» Task description
Could you arrange every line of the records below as a JSON list of strings, one string per line, with blank lines dropped and the pictures left out?

» Task material
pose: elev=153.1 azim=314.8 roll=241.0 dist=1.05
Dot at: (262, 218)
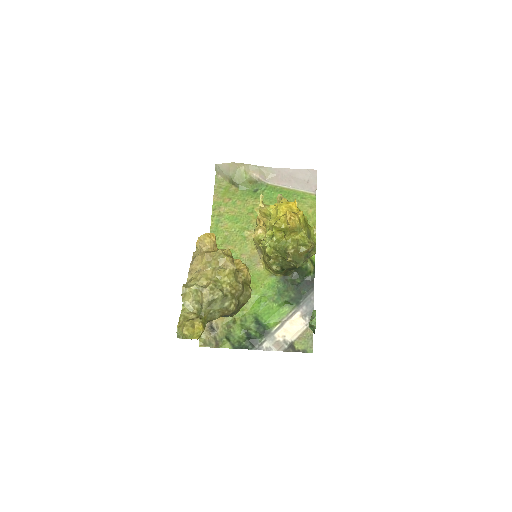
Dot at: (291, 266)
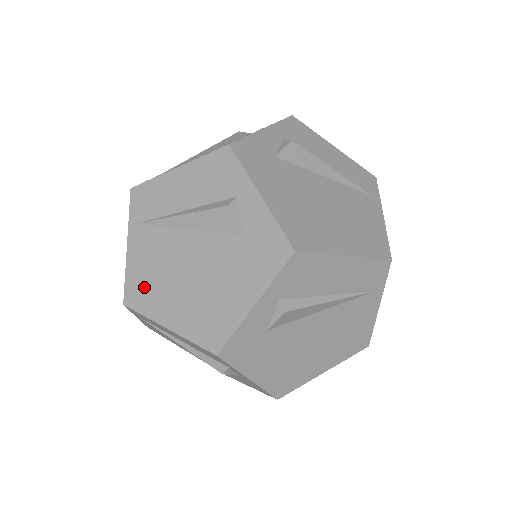
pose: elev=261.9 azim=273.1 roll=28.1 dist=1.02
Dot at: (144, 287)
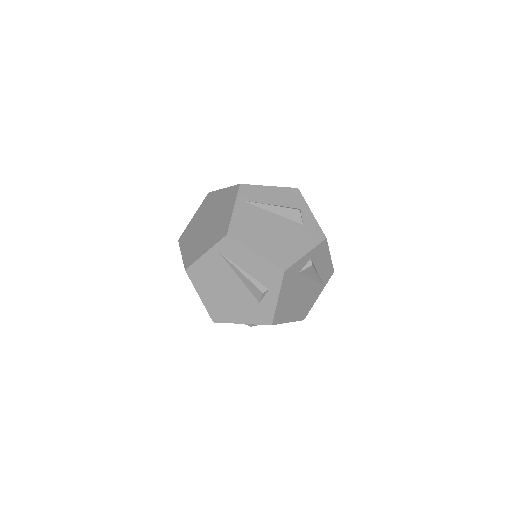
Dot at: (201, 275)
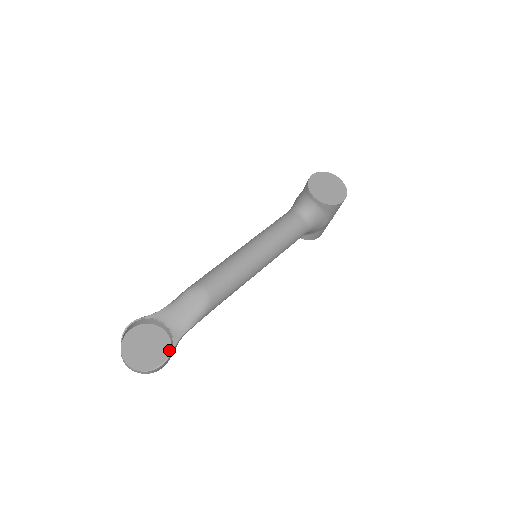
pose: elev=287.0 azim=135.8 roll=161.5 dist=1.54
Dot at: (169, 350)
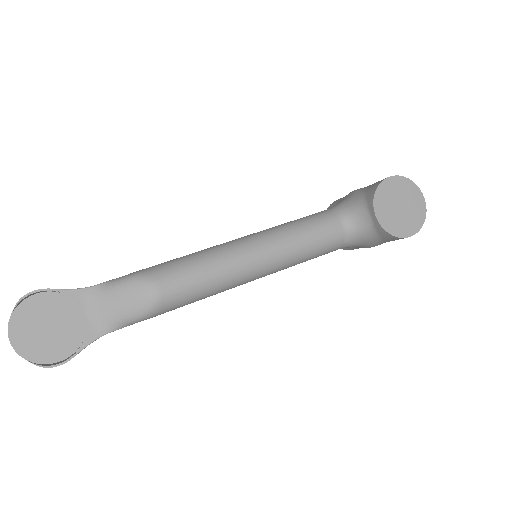
Dot at: (78, 343)
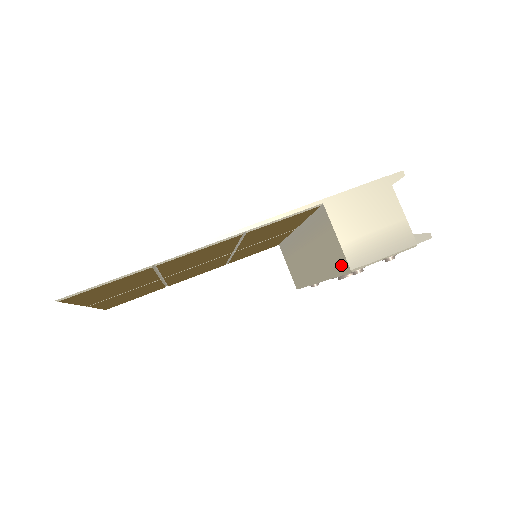
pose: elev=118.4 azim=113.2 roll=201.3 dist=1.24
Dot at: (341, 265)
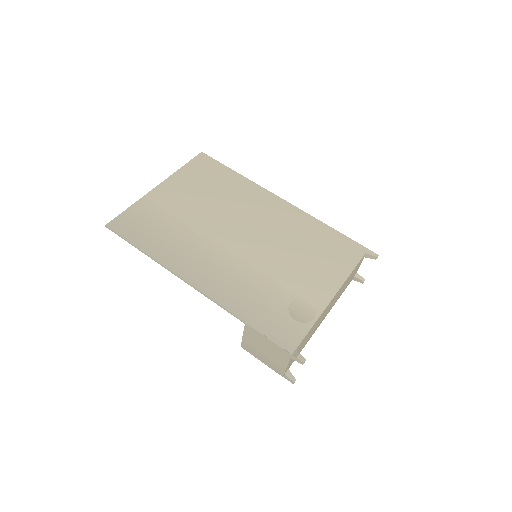
Dot at: occluded
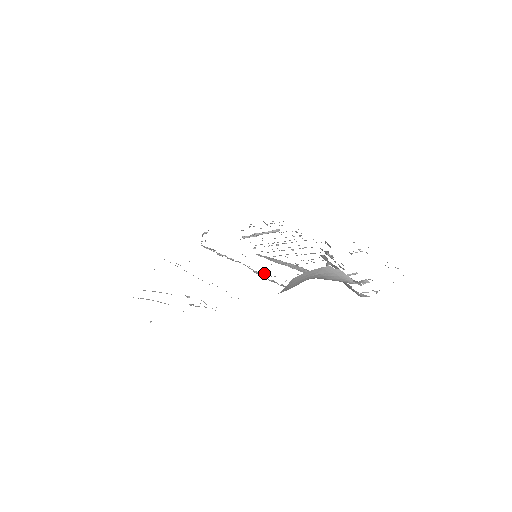
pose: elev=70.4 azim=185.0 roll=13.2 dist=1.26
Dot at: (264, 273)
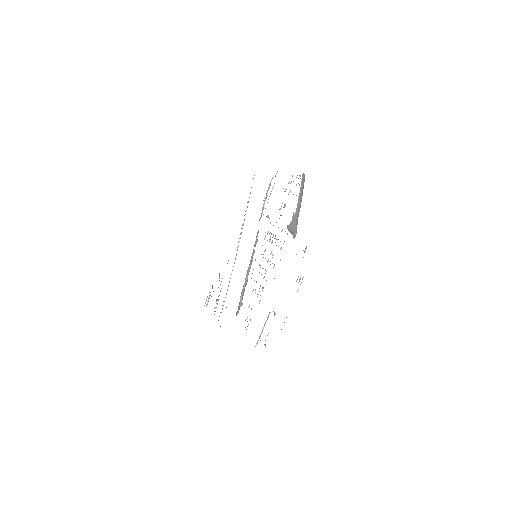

» Response below
[
  "pose: elev=153.1 azim=314.8 roll=241.0 dist=1.05",
  "Dot at: (262, 218)",
  "Dot at: (291, 266)",
  "pose: elev=261.9 azim=273.1 roll=28.1 dist=1.02",
  "Dot at: (144, 287)",
  "Dot at: (201, 275)",
  "pose: elev=287.0 azim=135.8 roll=161.5 dist=1.54",
  "Dot at: (169, 350)",
  "Dot at: (78, 343)",
  "pose: elev=118.4 azim=113.2 roll=201.3 dist=1.24",
  "Dot at: (341, 265)",
  "Dot at: occluded",
  "pose: elev=70.4 azim=185.0 roll=13.2 dist=1.26",
  "Dot at: (264, 273)"
]